_Extracted information_
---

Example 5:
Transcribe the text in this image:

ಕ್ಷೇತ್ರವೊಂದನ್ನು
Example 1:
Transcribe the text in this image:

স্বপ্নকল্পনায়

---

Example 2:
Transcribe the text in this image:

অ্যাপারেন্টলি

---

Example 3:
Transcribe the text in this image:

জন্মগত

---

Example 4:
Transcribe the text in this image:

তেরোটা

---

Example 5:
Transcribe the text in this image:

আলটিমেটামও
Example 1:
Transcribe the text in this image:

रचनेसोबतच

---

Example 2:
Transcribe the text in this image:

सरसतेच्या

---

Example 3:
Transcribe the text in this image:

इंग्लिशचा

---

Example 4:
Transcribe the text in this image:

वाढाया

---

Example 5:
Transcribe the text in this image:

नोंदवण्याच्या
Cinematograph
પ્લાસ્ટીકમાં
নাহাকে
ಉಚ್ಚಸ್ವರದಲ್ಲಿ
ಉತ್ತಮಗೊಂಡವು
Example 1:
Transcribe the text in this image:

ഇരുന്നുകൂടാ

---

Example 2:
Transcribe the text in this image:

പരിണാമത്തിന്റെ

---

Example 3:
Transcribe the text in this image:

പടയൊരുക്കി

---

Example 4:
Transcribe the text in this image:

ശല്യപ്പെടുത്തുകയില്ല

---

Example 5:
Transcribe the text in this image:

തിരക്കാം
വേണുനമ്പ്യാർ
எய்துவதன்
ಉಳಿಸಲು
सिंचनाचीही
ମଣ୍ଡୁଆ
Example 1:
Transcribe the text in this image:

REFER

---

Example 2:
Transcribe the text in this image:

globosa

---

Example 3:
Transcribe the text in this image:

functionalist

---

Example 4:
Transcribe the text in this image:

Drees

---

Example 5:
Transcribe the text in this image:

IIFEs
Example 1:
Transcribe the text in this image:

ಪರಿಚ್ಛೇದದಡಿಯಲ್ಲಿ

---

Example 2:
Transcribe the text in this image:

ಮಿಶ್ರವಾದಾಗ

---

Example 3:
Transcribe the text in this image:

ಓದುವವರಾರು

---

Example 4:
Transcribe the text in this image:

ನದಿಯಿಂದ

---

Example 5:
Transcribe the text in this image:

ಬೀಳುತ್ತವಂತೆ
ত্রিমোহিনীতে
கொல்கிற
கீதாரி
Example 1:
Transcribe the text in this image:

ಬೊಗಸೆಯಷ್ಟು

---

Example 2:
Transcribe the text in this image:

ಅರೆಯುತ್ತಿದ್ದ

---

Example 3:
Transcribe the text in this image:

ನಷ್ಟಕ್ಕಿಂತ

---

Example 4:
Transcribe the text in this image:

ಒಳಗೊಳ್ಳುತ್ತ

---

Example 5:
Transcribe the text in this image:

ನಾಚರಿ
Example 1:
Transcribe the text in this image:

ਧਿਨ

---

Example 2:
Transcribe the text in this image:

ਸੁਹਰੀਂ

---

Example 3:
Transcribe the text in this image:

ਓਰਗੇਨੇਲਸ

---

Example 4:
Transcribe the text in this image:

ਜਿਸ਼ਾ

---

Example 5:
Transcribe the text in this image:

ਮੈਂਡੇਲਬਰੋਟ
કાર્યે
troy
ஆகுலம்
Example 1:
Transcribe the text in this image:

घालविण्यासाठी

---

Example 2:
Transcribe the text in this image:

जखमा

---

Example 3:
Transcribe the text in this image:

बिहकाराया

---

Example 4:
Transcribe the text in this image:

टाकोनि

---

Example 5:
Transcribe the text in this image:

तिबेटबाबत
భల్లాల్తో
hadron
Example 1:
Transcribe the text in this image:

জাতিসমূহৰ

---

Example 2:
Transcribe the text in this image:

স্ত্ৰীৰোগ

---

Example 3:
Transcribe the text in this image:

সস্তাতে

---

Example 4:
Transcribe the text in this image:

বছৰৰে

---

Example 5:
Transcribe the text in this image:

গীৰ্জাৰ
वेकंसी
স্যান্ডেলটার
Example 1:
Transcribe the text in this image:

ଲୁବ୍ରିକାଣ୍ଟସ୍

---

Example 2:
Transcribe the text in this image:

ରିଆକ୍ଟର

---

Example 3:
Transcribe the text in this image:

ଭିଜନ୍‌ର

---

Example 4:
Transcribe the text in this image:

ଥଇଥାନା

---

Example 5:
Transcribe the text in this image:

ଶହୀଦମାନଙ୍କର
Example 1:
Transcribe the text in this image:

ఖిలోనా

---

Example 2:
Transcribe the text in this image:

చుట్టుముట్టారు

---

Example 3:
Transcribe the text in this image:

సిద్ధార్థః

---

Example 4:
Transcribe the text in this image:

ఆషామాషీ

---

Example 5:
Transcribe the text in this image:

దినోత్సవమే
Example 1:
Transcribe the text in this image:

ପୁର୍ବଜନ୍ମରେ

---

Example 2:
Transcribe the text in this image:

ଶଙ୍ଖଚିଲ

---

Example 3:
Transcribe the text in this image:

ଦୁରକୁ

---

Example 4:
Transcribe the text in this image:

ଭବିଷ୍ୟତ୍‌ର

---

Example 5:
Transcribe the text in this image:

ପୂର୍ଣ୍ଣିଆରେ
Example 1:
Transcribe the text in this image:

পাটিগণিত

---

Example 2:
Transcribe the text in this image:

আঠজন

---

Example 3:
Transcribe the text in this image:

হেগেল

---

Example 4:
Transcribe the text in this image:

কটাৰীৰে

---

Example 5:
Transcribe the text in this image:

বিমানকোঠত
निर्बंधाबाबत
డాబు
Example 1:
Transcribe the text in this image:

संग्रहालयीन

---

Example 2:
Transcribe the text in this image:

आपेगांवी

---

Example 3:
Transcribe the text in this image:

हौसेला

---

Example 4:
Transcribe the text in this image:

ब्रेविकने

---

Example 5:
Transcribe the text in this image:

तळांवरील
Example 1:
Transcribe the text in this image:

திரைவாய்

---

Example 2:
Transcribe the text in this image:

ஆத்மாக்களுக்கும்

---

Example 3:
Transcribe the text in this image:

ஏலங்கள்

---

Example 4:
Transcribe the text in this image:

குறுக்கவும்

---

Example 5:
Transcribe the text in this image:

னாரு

_Action item_
Copy every record precisely, omitting nothing.

_Your solution_
---

Example 5:
Transcribe the text in this image:

ಕ್ಷೇತ್ರವೊಂದನ್ನು
Example 1:
Transcribe the text in this image:

স্বপ্নকল্পনায়

---

Example 2:
Transcribe the text in this image:

অ্যাপারেন্টলি

---

Example 3:
Transcribe the text in this image:

জন্মগত

---

Example 4:
Transcribe the text in this image:

তেরোটা

---

Example 5:
Transcribe the text in this image:

আলটিমেটামও
Example 1:
Transcribe the text in this image:

रचनेसोबतच

---

Example 2:
Transcribe the text in this image:

सरसतेच्या

---

Example 3:
Transcribe the text in this image:

इंग्लिशचा

---

Example 4:
Transcribe the text in this image:

वाढाया

---

Example 5:
Transcribe the text in this image:

नोंदवण्याच्या
Cinematograph
પ્લાસ્ટીકમાં
নাহাকে
ಉಚ್ಚಸ್ವರದಲ್ಲಿ
ಉತ್ತಮಗೊಂಡವು
Example 1:
Transcribe the text in this image:

ഇരുന്നുകൂടാ

---

Example 2:
Transcribe the text in this image:

പരിണാമത്തിന്റെ

---

Example 3:
Transcribe the text in this image:

പടയൊരുക്കി

---

Example 4:
Transcribe the text in this image:

ശല്യപ്പെടുത്തുകയില്ല

---

Example 5:
Transcribe the text in this image:

തിരക്കാം
വേണുനമ്പ്യാർ
எய்துவதன்
ಉಳಿಸಲು
सिंचनाचीही
ମଣ୍ଡୁଆ
Example 1:
Transcribe the text in this image:

REFER

---

Example 2:
Transcribe the text in this image:

globosa

---

Example 3:
Transcribe the text in this image:

functionalist

---

Example 4:
Transcribe the text in this image:

Drees

---

Example 5:
Transcribe the text in this image:

IIFEs
Example 1:
Transcribe the text in this image:

ಪರಿಚ್ಛೇದದಡಿಯಲ್ಲಿ

---

Example 2:
Transcribe the text in this image:

ಮಿಶ್ರವಾದಾಗ

---

Example 3:
Transcribe the text in this image:

ಓದುವವರಾರು

---

Example 4:
Transcribe the text in this image:

ನದಿಯಿಂದ

---

Example 5:
Transcribe the text in this image:

ಬೀಳುತ್ತವಂತೆ
ত্রিমোহিনীতে
கொல்கிற
கீதாரி
Example 1:
Transcribe the text in this image:

ಬೊಗಸೆಯಷ್ಟು

---

Example 2:
Transcribe the text in this image:

ಅರೆಯುತ್ತಿದ್ದ

---

Example 3:
Transcribe the text in this image:

ನಷ್ಟಕ್ಕಿಂತ

---

Example 4:
Transcribe the text in this image:

ಒಳಗೊಳ್ಳುತ್ತ

---

Example 5:
Transcribe the text in this image:

ನಾಚರಿ
Example 1:
Transcribe the text in this image:

ਧਿਨ

---

Example 2:
Transcribe the text in this image:

ਸੁਹਰੀਂ

---

Example 3:
Transcribe the text in this image:

ਓਰਗੇਨੇਲਸ

---

Example 4:
Transcribe the text in this image:

ਜਿਸ਼ਾ

---

Example 5:
Transcribe the text in this image:

ਮੈਂਡੇਲਬਰੋਟ
કાર્યે
troy
ஆகுலம்
Example 1:
Transcribe the text in this image:

घालविण्यासाठी

---

Example 2:
Transcribe the text in this image:

जखमा

---

Example 3:
Transcribe the text in this image:

बिहकाराया

---

Example 4:
Transcribe the text in this image:

टाकोनि

---

Example 5:
Transcribe the text in this image:

तिबेटबाबत
భల్లాల్తో
hadron
Example 1:
Transcribe the text in this image:

জাতিসমূহৰ

---

Example 2:
Transcribe the text in this image:

স্ত্ৰীৰোগ

---

Example 3:
Transcribe the text in this image:

সস্তাতে

---

Example 4:
Transcribe the text in this image:

বছৰৰে

---

Example 5:
Transcribe the text in this image:

গীৰ্জাৰ
वेकंसी
স্যান্ডেলটার
Example 1:
Transcribe the text in this image:

ଲୁବ୍ରିକାଣ୍ଟସ୍

---

Example 2:
Transcribe the text in this image:

ରିଆକ୍ଟର

---

Example 3:
Transcribe the text in this image:

ଭିଜନ୍‌ର

---

Example 4:
Transcribe the text in this image:

ଥଇଥାନା

---

Example 5:
Transcribe the text in this image:

ଶହୀଦମାନଙ୍କର
Example 1:
Transcribe the text in this image:

ఖిలోనా

---

Example 2:
Transcribe the text in this image:

చుట్టుముట్టారు

---

Example 3:
Transcribe the text in this image:

సిద్ధార్థః

---

Example 4:
Transcribe the text in this image:

ఆషామాషీ

---

Example 5:
Transcribe the text in this image:

దినోత్సవమే
Example 1:
Transcribe the text in this image:

ପୁର୍ବଜନ୍ମରେ

---

Example 2:
Transcribe the text in this image:

ଶଙ୍ଖଚିଲ

---

Example 3:
Transcribe the text in this image:

ଦୁରକୁ

---

Example 4:
Transcribe the text in this image:

ଭବିଷ୍ୟତ୍‌ର

---

Example 5:
Transcribe the text in this image:

ପୂର୍ଣ୍ଣିଆରେ
Example 1:
Transcribe the text in this image:

পাটিগণিত

---

Example 2:
Transcribe the text in this image:

আঠজন

---

Example 3:
Transcribe the text in this image:

হেগেল

---

Example 4:
Transcribe the text in this image:

কটাৰীৰে

---

Example 5:
Transcribe the text in this image:

বিমানকোঠত
निर्बंधाबाबत
డాబు
Example 1:
Transcribe the text in this image:

संग्रहालयीन

---

Example 2:
Transcribe the text in this image:

आपेगांवी

---

Example 3:
Transcribe the text in this image:

हौसेला

---

Example 4:
Transcribe the text in this image:

ब्रेविकने

---

Example 5:
Transcribe the text in this image:

तळांवरील
Example 1:
Transcribe the text in this image:

திரைவாய்

---

Example 2:
Transcribe the text in this image:

ஆத்மாக்களுக்கும்

---

Example 3:
Transcribe the text in this image:

ஏலங்கள்

---

Example 4:
Transcribe the text in this image:

குறுக்கவும்

---

Example 5:
Transcribe the text in this image:

னாரு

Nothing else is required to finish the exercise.